Re: Threads stuck in zap_pid_ns_processes()

From: Eric W. Biederman
Date: Thu Jun 01 2017 - 15:44:03 EST


Guenter Roeck <linux@xxxxxxxxxxxx> writes:

> On Thu, Jun 01, 2017 at 12:08:58PM -0500, Eric W. Biederman wrote:
>> Guenter Roeck <linux@xxxxxxxxxxxx> writes:
>> >
>> > I think you nailed it. If I drop CLONE_NEWPID from the reproducer I get
>> > a zombie process.
>> >
>> > I guess the only question left is if zap_pid_ns_processes() should (or could)
>> > somehow detect that situation and return instead of waiting forever.
>> > What do you think ?
>>
>> Any chance you can point me at the chromium code that is performing the
>> ptrace?
>>
>> I want to conduct a review of the kernel semantics to see if the current
>> semantics make it unnecessarily easy to get into hang situations. If
>> the semantics make it really easy to get into a hang situation I want
>> to see if there is anything we can do to delicately change the semantics
>> to avoid the hangs without breaking existing userspace.
>>
> The internal bug should be accessible to you.
>
> https://bugs.chromium.org/p/chromium/issues/detail?id=721298&desc=2
>
> It has some additional information, and points to the following code in Chrome.
>
> https://cs.chromium.org/chromium/src/breakpad/src/client/linux/minidump_writer/linux_ptrace_dumper.cc?rcl=47e51739fd00badbceba5bc26b8abc8bbd530989&l=85
>
> With the information we have, I don't really have a good idea what we could or
> should change in Chrome to make the problem disappear, so I just concluded that
> we'll have to live with the forever-sleeping task.

I believe I see what is happening. The code makes the assumption that a
thread will stay stopped and will not go away once ptrace attach
completes.

Unfortunately if someone sends SIGKILL to the process or exec sends
SIGKILL to the individual thread then PTRACE_DETACH will fail.

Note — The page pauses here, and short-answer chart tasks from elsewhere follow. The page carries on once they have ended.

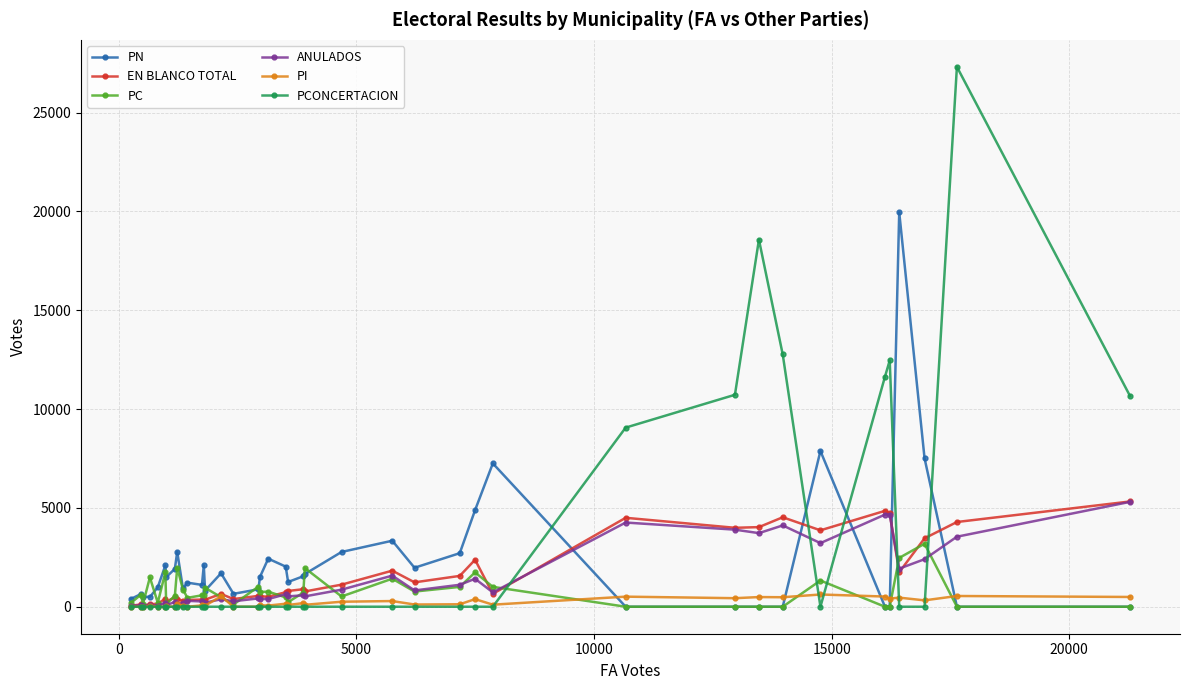

Which series has the largest range (max minus min)?

PCONCERTACION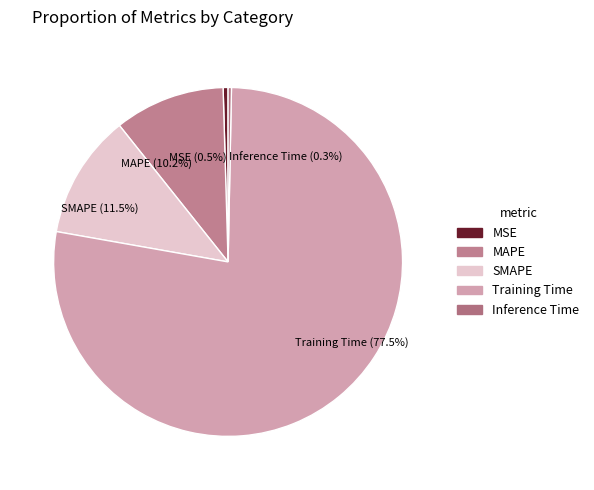

Is there any slice that represents more than half of the pie?

Yes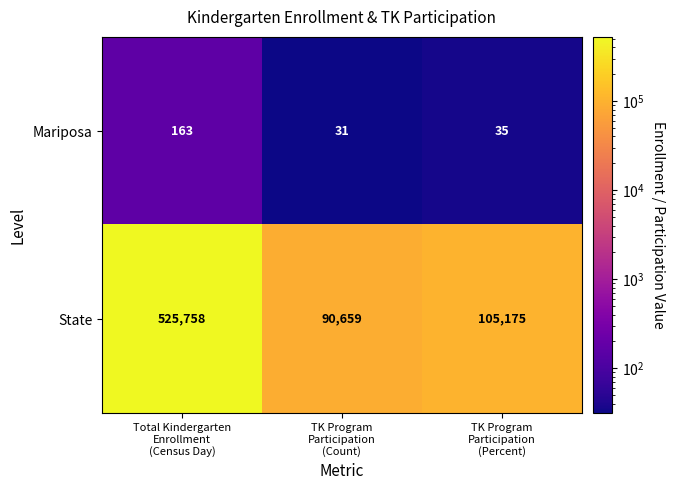

Reading left to right, extract all data points from this chart.

Mariposa: 163	31	35
State: 525758	90659	105175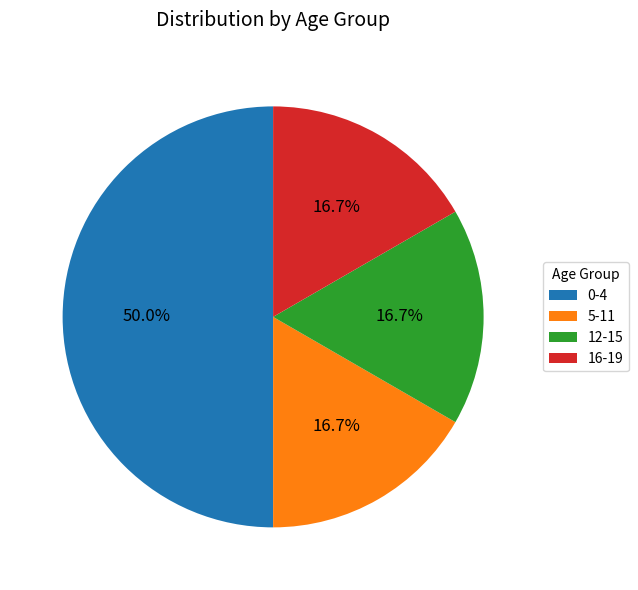

Which category has the biggest portion of the pie?

0-4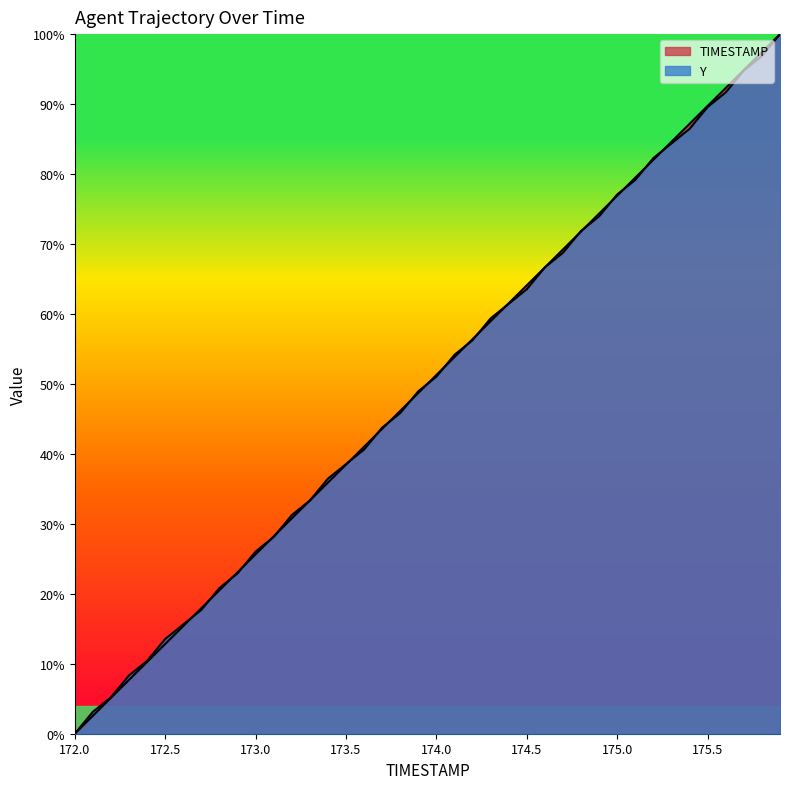

True or false: TIMESTAMP and Y intersect in this chart.

True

At which point you can use waitpid to reap the zombie and detach
from the thread.

So I think the forever-sleeping can be fixed with something as simple
as changing ResumeThread to say:

// Resumes a thread by detaching from it.
static bool ResumeThread(pid_t pid) {
if (sys_ptrace(PTRACE_DETACH, pid, NULL, NULL) >= 0)
return true;
/* Someone killed the thread? */
return waitpid(pid, NULL, 0) == pid;
}

It almost certainly makes sense to fix PTRACE_DETACH in the kernel to
allow this case to work. And odds are good that we could make that
change without breaking anyone. So it is worth a try.

Eric